Hello, and welcome to those who have joined up since our last newsletter. For a change, Dave’s doing this week’s newsletter.
In this issue
- This week: Four more bloody years
- Virtual Snacks
- Bizarre Searches
- Joke and quotation
The theme of this week’s newsletter really writes itself this time round: the US Presidential election on Tuesday. Another potential cliff-hanger, with everyone waiting to see what would happen in Ohio. In the end, though, it all petered out into nothing, with John Kerry conceding defeat at lunchtime the day after the election.
Having said that, there’s a lot of blood on the carpet. On some of the multinational fora I hang out on there have been some ding-dong arguments going on between Republicans and Democrats, including their non-American sympathisers (of whom there have been plenty on both sides, which some may find surprising). The Democrats (or those who voted against Bush, in any case) have been quick to blame the electorate’s folly, and the lack of a truly credible Democratic candidate; and the Republicans have indulged in a good share of crowing at the expense of the anti-Bush camp. Not much of it has been very edifying. But there’s also been a good deal of discussion of the negative consequences for the rest of the world, and of the democratic deficit in the US electoral process. Hardly surprisingly, US citizens’ responses have been pretty defensive.
Plenty of people in the past have accused the Americans of taking criticism poorly. But as far as their electoral process goes, I have some sympathy with them. Sure, the US Presidential election system is ramshackle and archaic. But when the UK’s electoral system enables only 43% of those voting (and only 25% of the electorate!) to give a government a thumping majority of 167, can we truly claim democratic legitimacy for our government?
Just a couple of suggestions if you have a little time to spare:
If you’re hacked off with Bush’s victory, why not vent your spleen by dressing him up in silly clothes?
Dress up Dubya
Or if you’d rather have something rather more British, there’s The Animated Adventures of Tony Blair:
[Obsolete link removed]
Some strange search terms which led people to visit British Expat recently:
- vulture your favourite mistakes
- funny bones – on a dark dark hill
- www.free magazine about genitals
- gappe bats advice tourists
- celebrities getting out of cars
- jokes to tell over a haggis
- will a tree die if it has a big cut in it
- doberman birthday cards
Till next time…
British Expat Magazine
“Inside me there’s a thin woman trying to get out… but I can usually shut the bitch up with chocolate.”
- Anonymous (it featured among our search terms last month, but we thought it was too good for the bizarre searches)
No need for a joke this week – we’ll have a few more quotations instead:
“There’s no doubt in my mind that we should allow the world’s worst leaders to hold America hostage.”
“I have made good judgments in the past. I have made good judgments in the future. The future will be better tomorrow.”

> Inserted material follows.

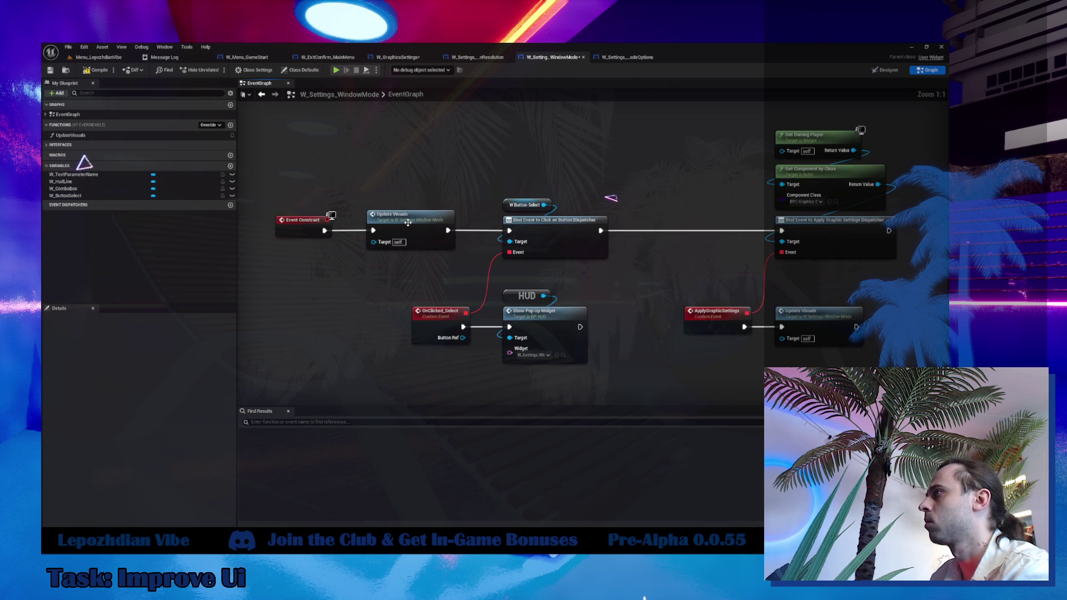
pyautogui.doubleClick(408, 221)
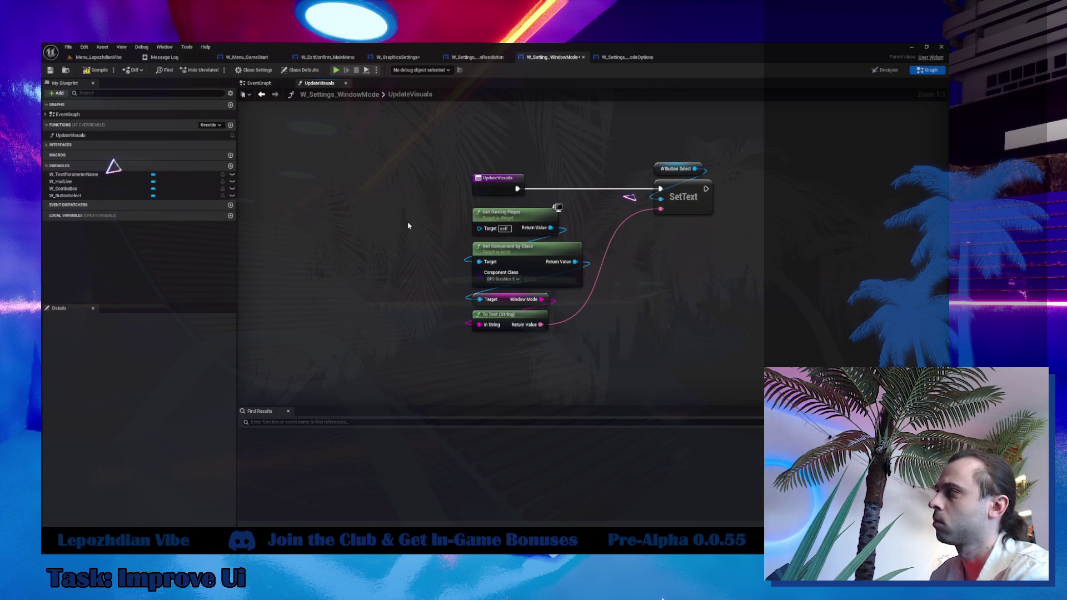
pyautogui.moveTo(453, 222); pyautogui.dragTo(528, 295)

“There’s no question that the minute I got elected, the stormclouds on the horizon were getting nearly directly overhead.”
“I believe we are on an irreversible trend toward more freedom and democracy – but that could change.”
“Verbosity leads to unclear, inarticulate things.”
“We are ready for any unforeseen event that may or may not occur.”
“I’m the master of low expectations.”
“People that are really very weird can get into sensitive positions and have a tremendous impact on history.”